What the task asks
The text of every record, exactly as given and with no pictures, should be your output.

Data for analysis
__________________________________________________
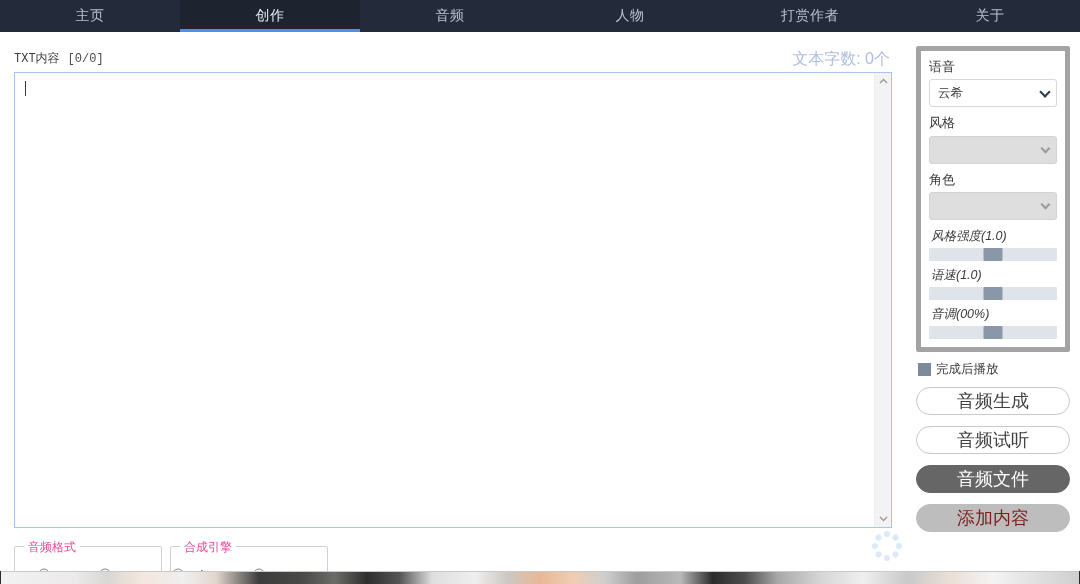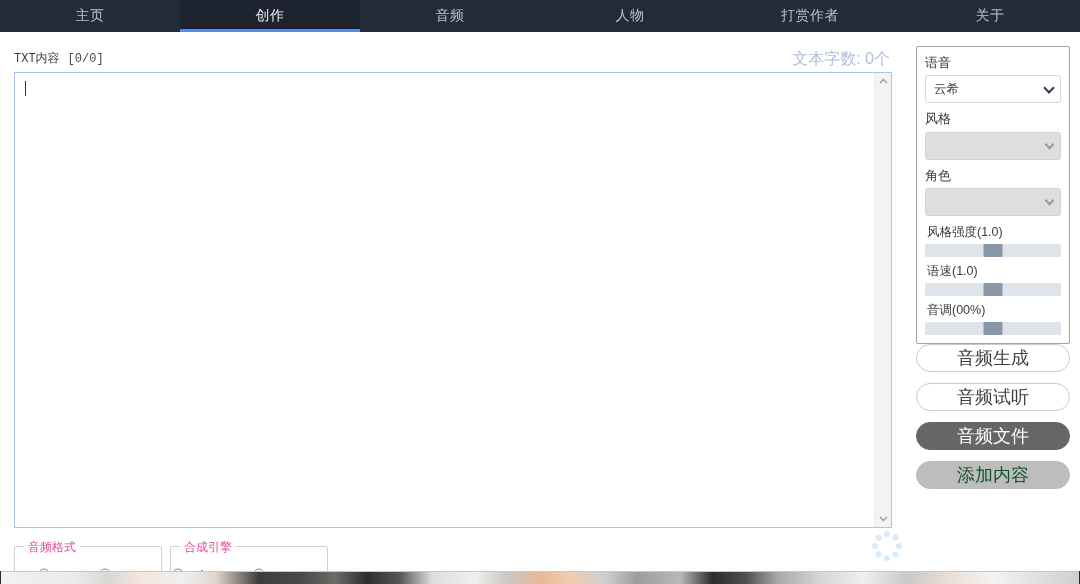--- a/index.html
+++ b/index.html
@@ -180,21 +180,21 @@
 
   
   .right-panel {
     position: absolute;
     top: 38px; left: 906px;
     width: 174px; height: 546px;
     background: #ffffff;
     padding: 8px 10px 0 10px;
   }
   .settings-box {
-    border: 1px solid #a3a3a3;
+    border: 5px solid #a3a3a3;
     border-radius: 2px;
     padding: 6px 8px 8px 8px;
     background: #ffffff;
   }
   .field-label {
     font-size: 13px;
     color: #3a3a3a;
     margin: 2px 0 4px 0;
     line-height: 1.25;
   }
@@ -232,20 +232,21 @@
   .select.disabled .chev {
     border-color: #9a9a9a;
     width: 7px; height: 7px;
   }
 
   .slider-label {
     font-size: 12.5px;
     color: #3a3a3a;
     margin: 6px 0 3px 2px;
     font-family: "Liberation Sans", sans-serif;
+    font-style: italic;
   }
   .slider {
     position: relative;
     width: 100%;
     height: 13px;
     background: #dfe4eb;
     border-radius: 1px;
     cursor: pointer;
   }
   .slider .thumb {
@@ -292,21 +293,21 @@
     user-select: none;
   }
   .pbtn.dark {
     background: #666666;
     border-color: #666666;
     color: #ffffff;
   }
   .pbtn.disabled {
     background: #bdbdbd;
     border-color: #bdbdbd;
-    color: #14532d;
+    color: #7f1d1d;
     cursor: default;
   }
 
   
   .bottom-strip {
     position: absolute;
     left: 0; bottom: 0;
     width: 1080px; height: 13px;
     background:
       linear-gradient(90deg,
@@ -455,20 +456,24 @@
       <div class="slider">
         <span class="thumb" style="left:50%"></span>
       </div>
 
       <div class="slider-label">音调(00%)</div>
       <div class="slider">
         <span class="thumb" style="left:50%"></span>
       </div>
     </div>
 
+    <div class="check-row">
+      <span class="check-box"></span>
+      <span class="check-label">完成后播放</span>
+    </div>
 
     <div class="pbtn">
       <span>音频生成</span>
     </div>
     <div class="pbtn">
       <span>音频试听</span>
     </div>
     <div class="pbtn dark">
       <span>音频文件</span>
     </div>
__________________________________________________
Finished task
--- a/index.html
+++ b/index.html
@@ -180,21 +180,21 @@
 
   
   .right-panel {
     position: absolute;
     top: 38px; left: 906px;
     width: 174px; height: 546px;
     background: #ffffff;
     padding: 8px 10px 0 10px;
   }
   .settings-box {
-    border: 1px solid #a3a3a3;
+    border: 5px solid #a3a3a3;
     border-radius: 2px;
     padding: 6px 8px 8px 8px;
     background: #ffffff;
   }
   .field-label {
     font-size: 13px;
     color: #3a3a3a;
     margin: 2px 0 4px 0;
     line-height: 1.25;
   }
@@ -232,20 +232,21 @@
   .select.disabled .chev {
     border-color: #9a9a9a;
     width: 7px; height: 7px;
   }
 
   .slider-label {
     font-size: 12.5px;
     color: #3a3a3a;
     margin: 6px 0 3px 2px;
     font-family: "Liberation Sans", sans-serif;
+    font-style: italic;
   }
   .slider {
     position: relative;
     width: 100%;
     height: 13px;
     background: #dfe4eb;
     border-radius: 1px;
     cursor: pointer;
   }
   .slider .thumb {
@@ -292,21 +293,21 @@
     user-select: none;
   }
   .pbtn.dark {
     background: #666666;
     border-color: #666666;
     color: #ffffff;
   }
   .pbtn.disabled {
     background: #bdbdbd;
     border-color: #bdbdbd;
-    color: #14532d;
+    color: #7f1d1d;
     cursor: default;
   }
 
   
   .bottom-strip {
     position: absolute;
     left: 0; bottom: 0;
     width: 1080px; height: 13px;
     background:
       linear-gradient(90deg,
@@ -455,20 +456,24 @@
       <div class="slider">
         <span class="thumb" style="left:50%"></span>
       </div>
 
       <div class="slider-label">音调(00%)</div>
       <div class="slider">
         <span class="thumb" style="left:50%"></span>
       </div>
     </div>
 
+    <div class="check-row">
+      <span class="check-box"></span>
+      <span class="check-label">完成后播放</span>
+    </div>
 
     <div class="pbtn">
       <span>音频生成</span>
     </div>
     <div class="pbtn">
       <span>音频试听</span>
     </div>
     <div class="pbtn dark">
       <span>音频文件</span>
     </div>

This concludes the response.